Joël Dicker : J'avais envie de situer mon livre en Nouvelle-Angleterre pour raconter aux lecteurs français et européens cette région magnifique et exceptionnelle. J'avais également envie de rendre hommage à ces endroits qui m'ont tant inspiré. Vous avez cependant raison : j'aurais parfaitement pu situer mon intrigue à Genève, ou en Suisse. Mais j'avais envie de prendre de la distance avec mes personnages, avec mon intrigue. La Nouvelle-Angleterre me permettait un certain détachement avec le livre et je ressentais en avoir besoin.
Le mot juste : Votre livre semble comporter de nombreux éléments autobiographiques. Votre héros, Marcus Goldman, est un écrivain dont le premier livre a eu un énorme succès. Devenu célèbre, il connaît les affres d'un passage à vide - le syndrome de la page blanche – alors que son éditeur exige de lui un deuxième ouvrage. « Faire pour faire n'a jamais eu de sens » écrivez-vous (p. 274). Que pensez-vous de ces contrats qui obligent les auteurs à écrire un livre par an ? Peut-on bien écrire à jet continu et à la demande de son éditeur ?
Joël Dicker : Vous savez, il n'y a pas grand chose d'autobiographique dans ce livre. Marcus rencontre le succès avec son premier livre, en ce qui me concerne, c'est le sixième. Si des contrats obligent à la livraison d'un livre par an, c'est que les auteurs le veulent bien. La véritable réflexion qui m'intéressait était celle de la relation auteur-lecteurs. Il y a parfois chez les écrivains la peur de la perte du lien entre eux et les lecteurs. Au fond, c'est le plus passionnant, je trouve.
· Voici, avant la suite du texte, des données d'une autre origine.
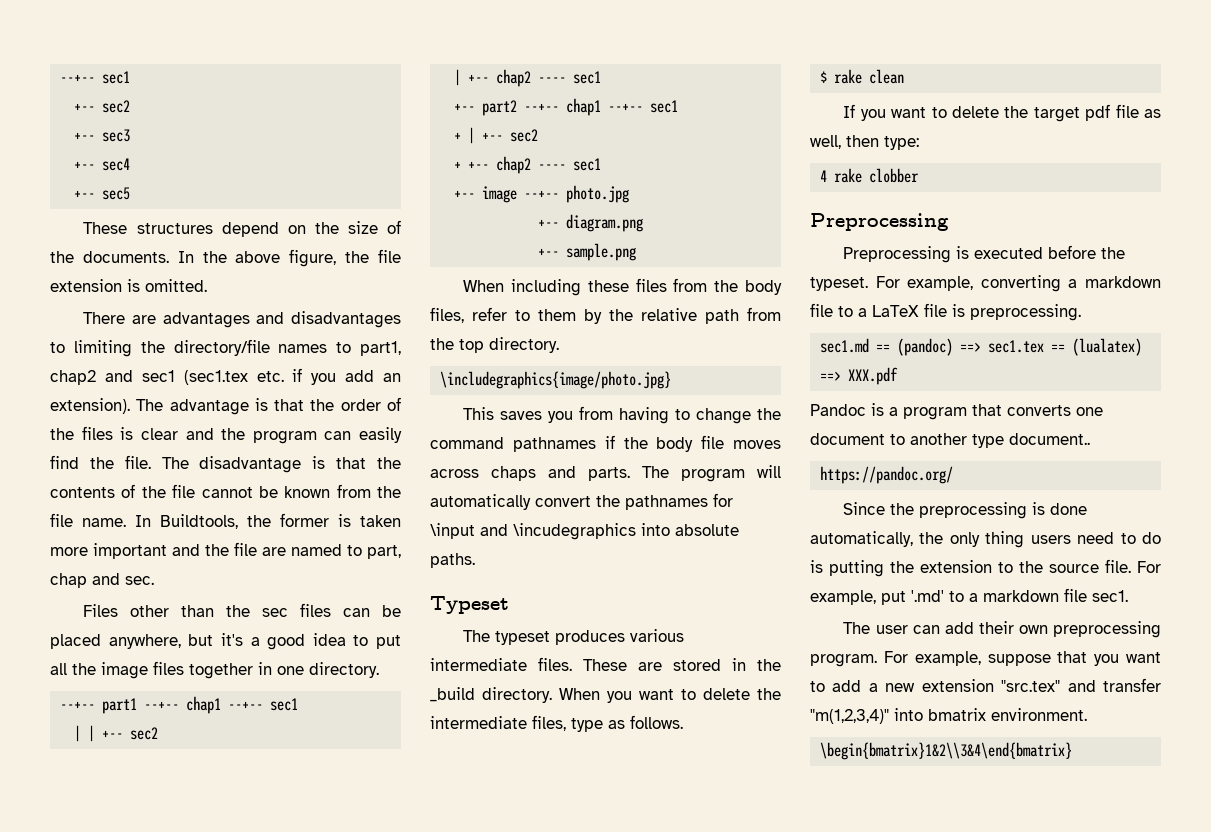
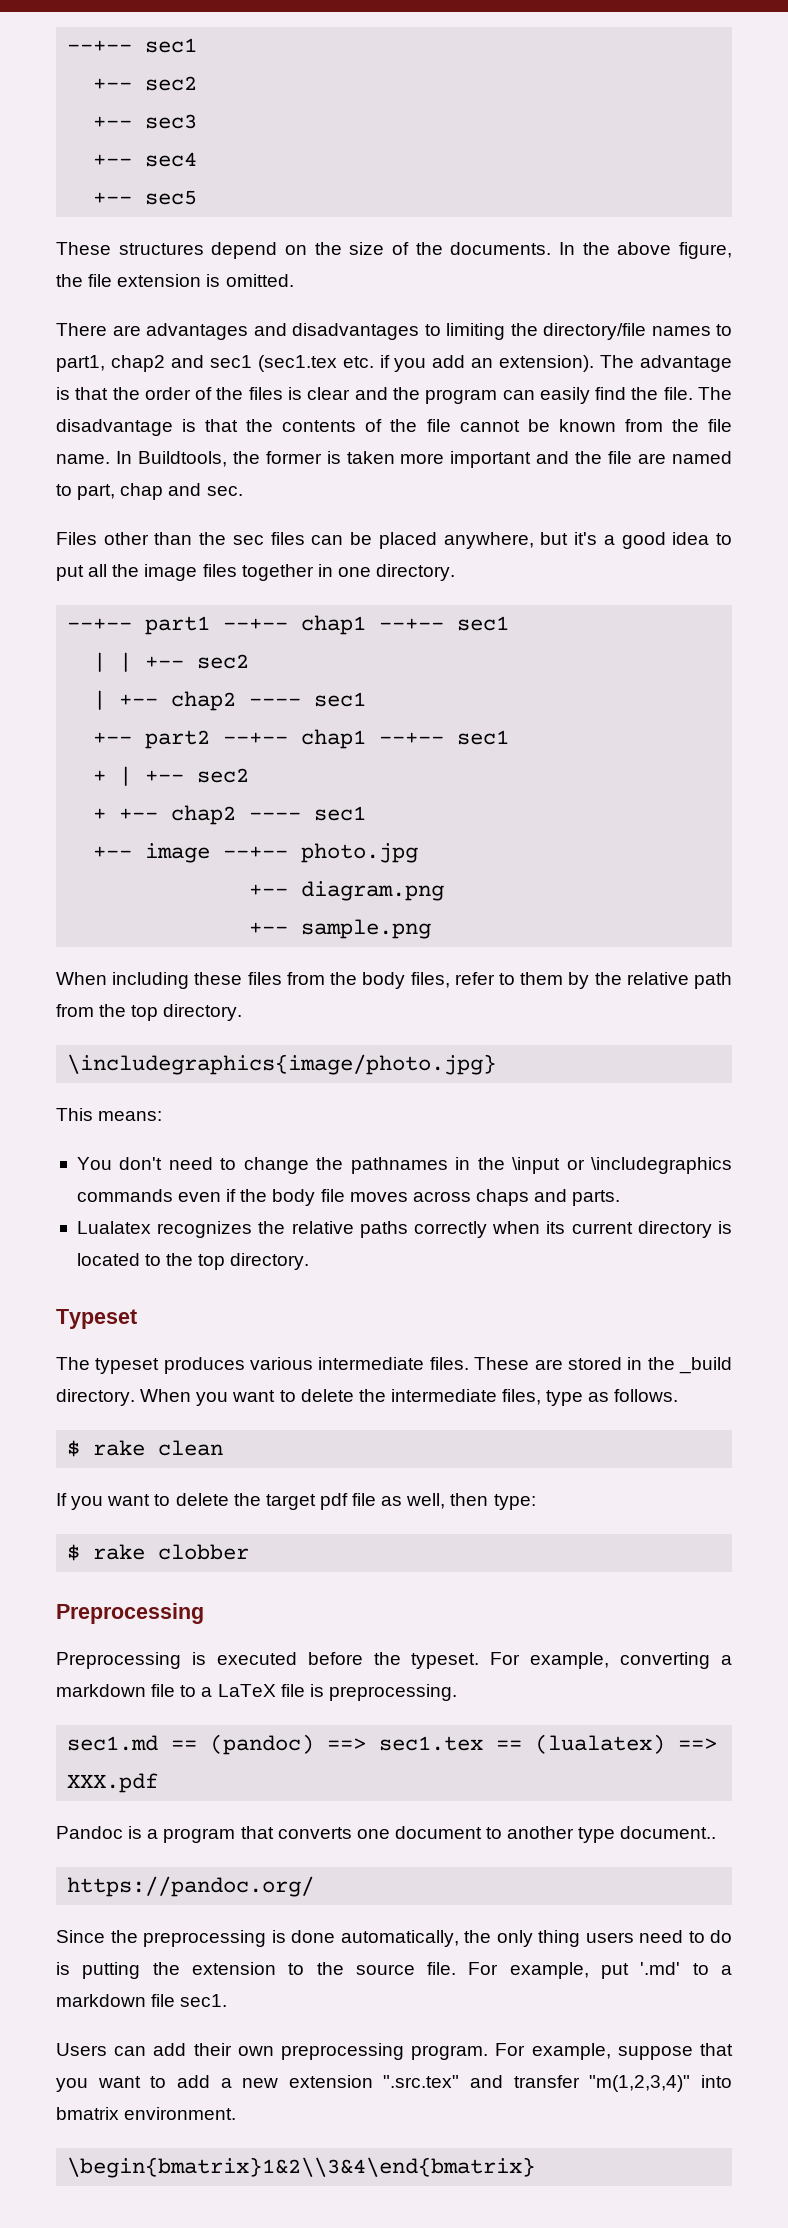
[500,406,781,424] [430,437,596,452] saves you from having to change the command pathnames -> [98,1111,163,1121] [76,1157,732,1174] [76,1189,222,1202] means: // You don't need to change the pathnames in the \input or \includegraphics commands even
[642,465,781,482] [430,493,733,510] [430,523,739,540] [430,553,475,568] The program will automatically convert the pathnames for \input and \incudegraphics into absolute paths. -> [76,1221,733,1238] [76,1253,310,1270] // Lualatex recognizes the relative paths correctly when its current directory is located to the top directory.
[820,170,828,182] 4 -> [67,1544,81,1561] $
[843,622,908,634] The user -> [56,2043,107,2056] Users
[1001,680,1061,692] "src.tex" -> [383,2075,460,2088] ".src.tex"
Cette relation presque dépendante avec son public que peut créer le succès. Marcus a peur de voir le lien se rompre. Mais c'est le livre qui doit créer le lien, et non l'inverse.
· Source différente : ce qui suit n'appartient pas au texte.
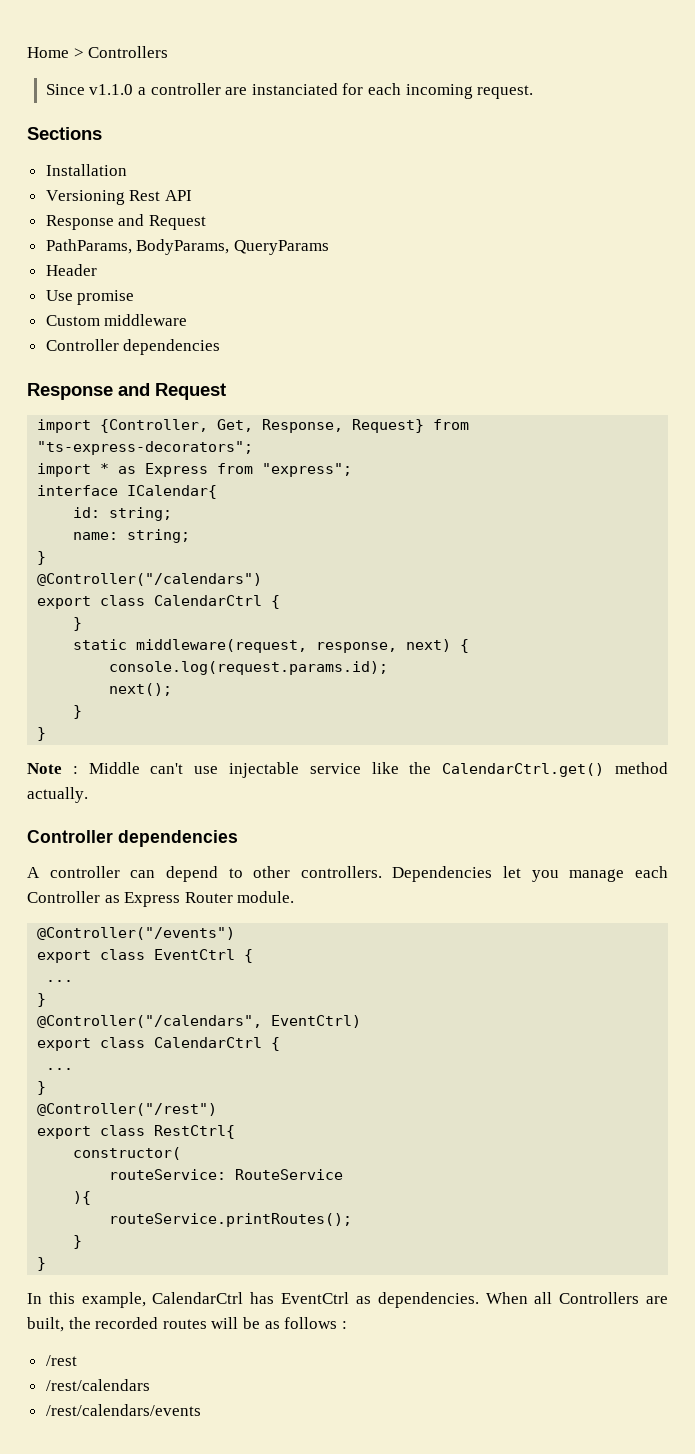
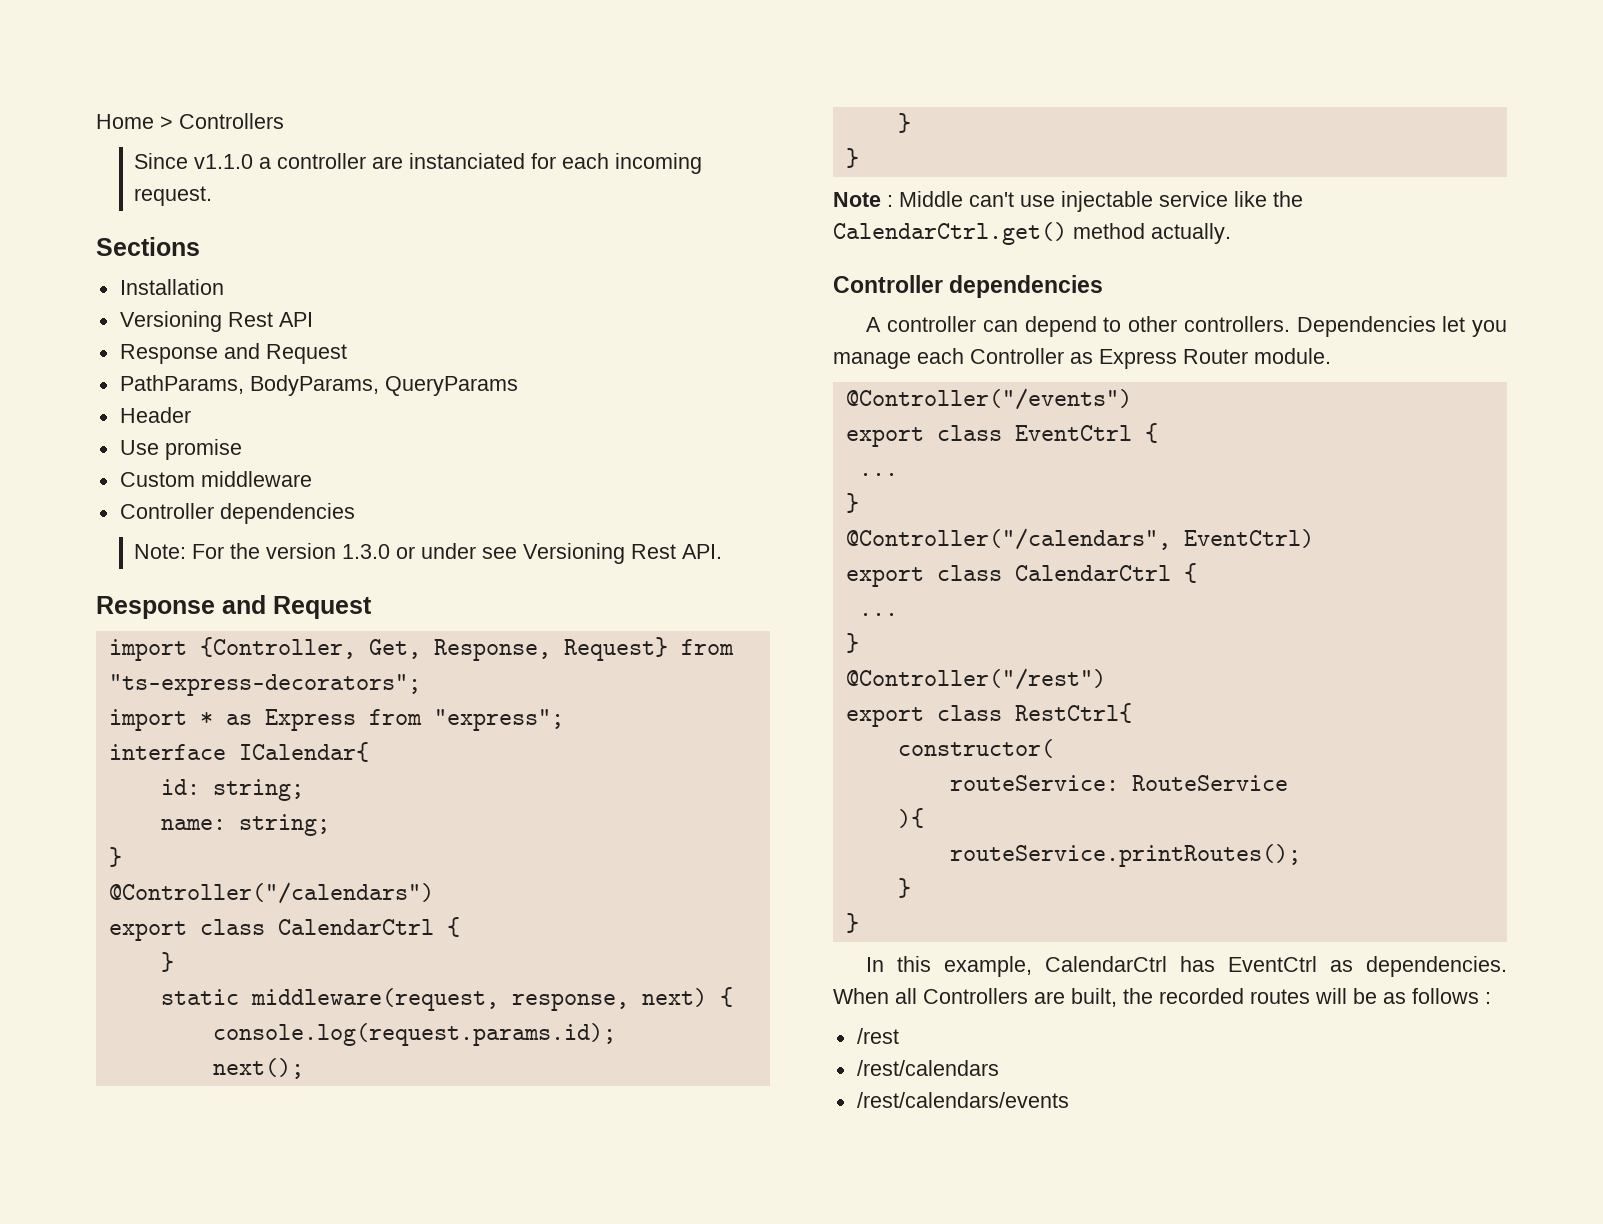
(221, 347) none -> [134,543,723,564] // Note: For the version 1.3.0 or under see Versioning Rest API.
Le mot juste : « Publier, cela signifie que ce que vous avez écrit si solitairement vous échappe soudain des mains et s'en va disparaître dans l'espace public. C'est un moment de grand danger: vous devez garder la maîtrise de la situation en tout temps. Perdre le contrôle de son livre, c'est une catastrophe » (p.385), dit le maître Harry à son élève Marcus. N'y aurait-il de sécurité et de tranquillité pour un auteur que dans l'œuvre confidentielle ou posthume, comme celle de Kafka ?
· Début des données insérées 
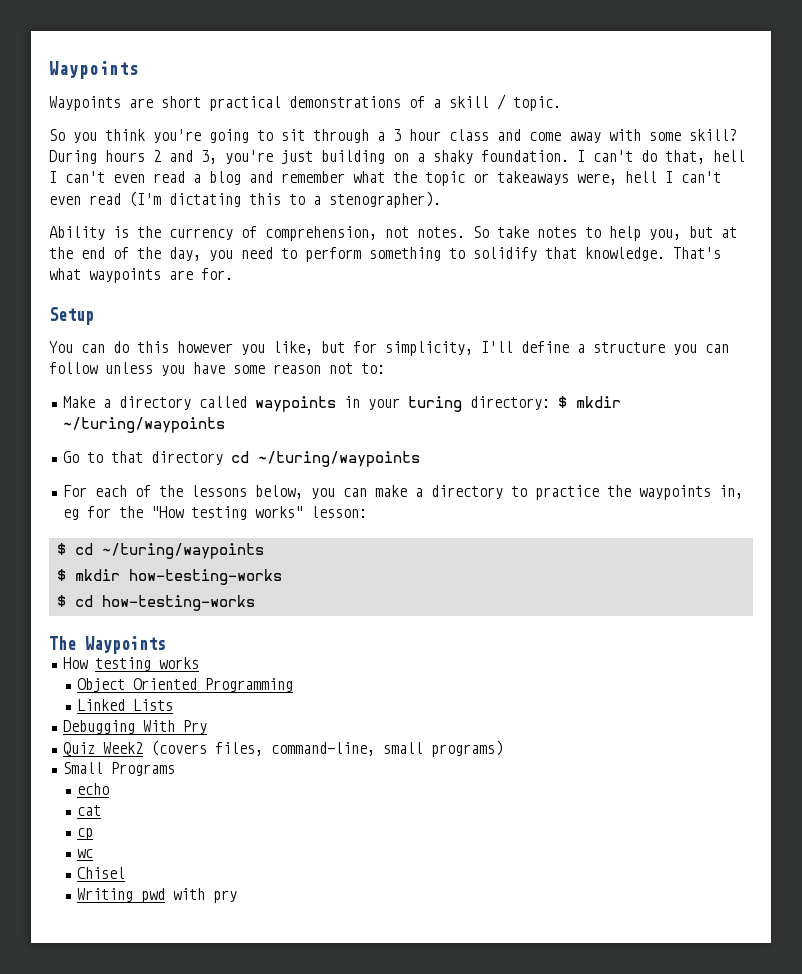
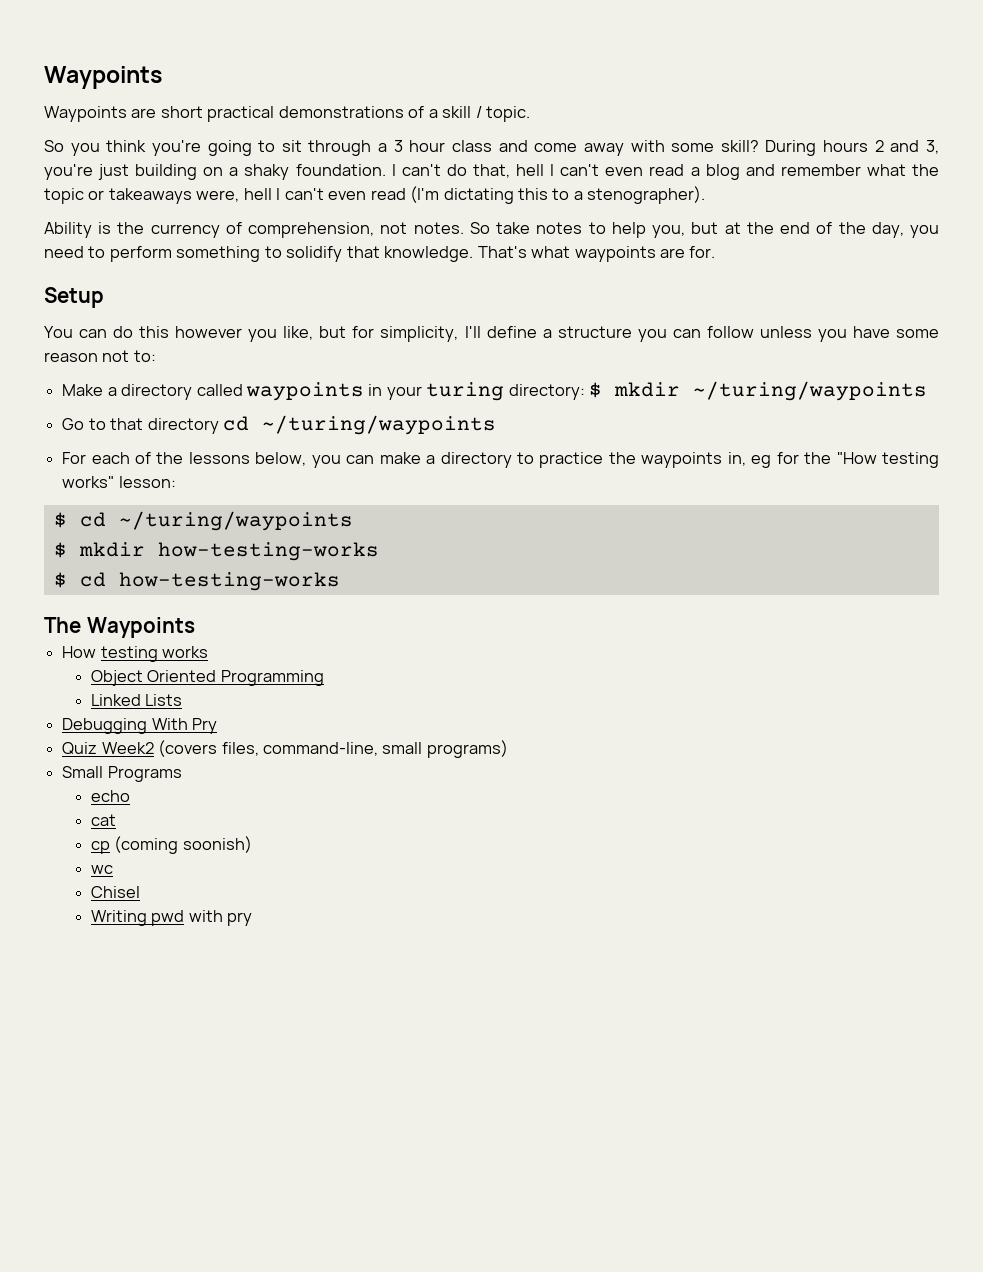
(93, 834) none -> [114,836,252,854] (coming soonish)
Joël Dicker : Non, je ne pense pas. La question ne réside pas tant dans l'ampleur de la diffusion que dans la diffusion elle-même. Aussitôt qu'un texte devient public, peu importe l'audience qu'il rencontre, l'auteur en perd partiellement la maîtrise. Une seule personne, une seule interprétation suffit. L'important réside donc dans la capacité de l'auteur à pouvoir réagir aux interprétations qu'on fait de son texte. Dès qu'il n'est plus en moyen de le faire, je pense qu'on peut considérer qu'il a perdu la maîtrise de son texte.
Le mot juste : Votre dernier roman est un grand succès. Reprendrez-vous vos travaux de révision constitutionnelle ou vous consacrerez-vous entièrement à l'écriture ? Dans ce cas, les Américains ayant reconduit dans ses fonctions un président qui avait vos faveurs, situerez-vous votre prochain roman outre-Atlantique ?
Joël Dicker : J'ignore encore de quoi seront faites les prochaines années, mais il y aura en tout cas un prochain livre. Se déroulera-t-il aux États-Unis ? C'est très probable. Non pas parce que Barack Obama a été réélu, mais parce que je ressens un grand intérêt personnel à y situer mon intrigue. Peut-être parce que cela me permet de créer un lien avec ce pays. Vivre à cheval entre la Suisse et les USA. Cela a quelque chose de très plaisant pour moi.